If you’re in D.C., it’ll be worth coming out to see.
Wired for War Symposium
Friends over at the Complex Terrain Laboratory have an excellent conversation going. Singer, one of (if not the) smartest guys working at a think tank, is leading. Go check it out.
The book is very smart, well written, funny, and filled with references to this cluster of the blogosphere. I’ll have a full review up when my thoughts on it settle.
Idea: CraigsBlackList
A layer: a parasitic website that is underpinned entirely by another, that allows functionality that is not in the host.
For predators that otherwise may be easily targeted (such as say drug dealers on Craigslist), a layer would allow an avenue of approach that the host would be unaware of or unable to cope with. This strategy is more likely to take hold in situations where the underlying site is an open platform.

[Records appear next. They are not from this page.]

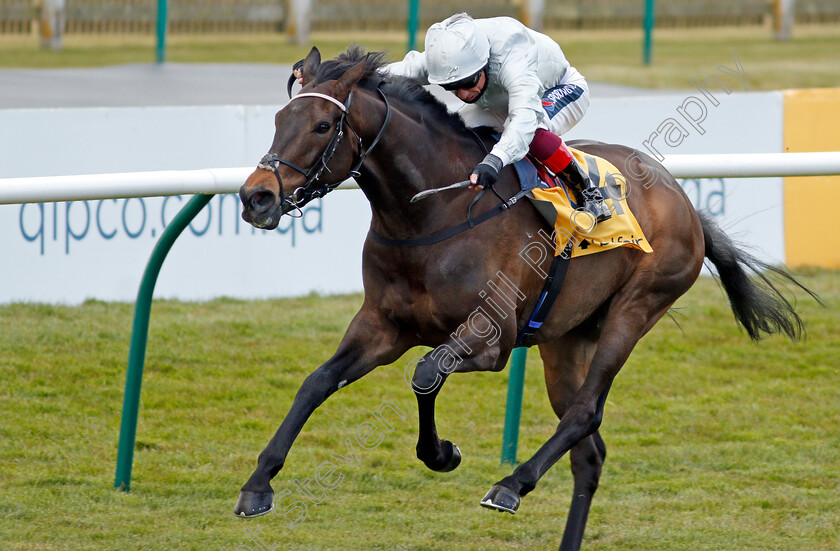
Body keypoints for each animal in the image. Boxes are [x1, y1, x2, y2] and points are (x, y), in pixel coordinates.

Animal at [233, 48, 812, 551]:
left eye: (321, 126)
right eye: (279, 119)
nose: (256, 197)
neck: (431, 216)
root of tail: (683, 199)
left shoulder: (492, 338)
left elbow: (426, 372)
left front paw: (441, 453)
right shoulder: (382, 326)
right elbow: (317, 382)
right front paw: (258, 485)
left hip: (636, 309)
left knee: (585, 414)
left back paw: (512, 484)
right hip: (567, 339)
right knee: (589, 453)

Consider a layer, call it CraigsBlackList, that essentially modifies the way you look at and access Craigslist (among the flattest, most robust platforms on the internet).
You open up CBL, and it looks exactly like CL. Once you login however, (a login you received from a friend – fellow predator – via an invite only, reputation based system normal, seemingly benign ads for legitimate goods – vehicles, fruit, apartments – transform into the thriving black market ecosystem. (System-handled codewords reveal drug sales, prostitution rings, weapons trades and the like.)
Meanwhile, users of Craigslist see the CBL ads as well, but to them, the ads are benign legitimate market items. To CL administrators, the illicit ads are impossible to distinguish from legitimate without penetrating the predator social network. (Unlikely given gang/cartel/mafia enforcer involvement.)
Essentially, CL was just parasitically absorbed by CBL.